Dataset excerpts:

►

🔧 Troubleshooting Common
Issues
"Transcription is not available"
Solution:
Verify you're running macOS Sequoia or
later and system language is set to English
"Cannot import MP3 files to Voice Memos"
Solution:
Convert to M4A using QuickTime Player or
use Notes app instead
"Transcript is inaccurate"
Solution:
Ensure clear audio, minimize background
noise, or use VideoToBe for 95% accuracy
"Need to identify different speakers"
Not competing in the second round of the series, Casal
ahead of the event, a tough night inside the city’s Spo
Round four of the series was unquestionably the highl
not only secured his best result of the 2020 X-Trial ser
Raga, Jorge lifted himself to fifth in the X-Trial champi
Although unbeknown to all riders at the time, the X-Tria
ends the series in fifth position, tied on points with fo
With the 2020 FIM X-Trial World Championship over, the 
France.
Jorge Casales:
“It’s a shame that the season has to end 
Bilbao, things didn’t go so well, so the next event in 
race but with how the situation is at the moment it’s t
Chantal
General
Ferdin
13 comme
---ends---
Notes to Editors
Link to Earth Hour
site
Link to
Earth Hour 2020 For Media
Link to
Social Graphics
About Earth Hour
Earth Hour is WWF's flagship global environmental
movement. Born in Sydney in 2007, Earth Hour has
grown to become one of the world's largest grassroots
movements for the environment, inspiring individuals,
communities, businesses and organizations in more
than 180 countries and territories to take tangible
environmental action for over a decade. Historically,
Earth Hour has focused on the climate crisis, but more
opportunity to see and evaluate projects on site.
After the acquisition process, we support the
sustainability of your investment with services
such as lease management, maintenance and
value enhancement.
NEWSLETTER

◄

## Task instructions
Pull out every line in the records above that contains the word "fifth", matching case exactly.

## Response to the task
Raga, Jorge lifted himself to fifth in the X-Trial champi
ends the series in fifth position, tied on points with fo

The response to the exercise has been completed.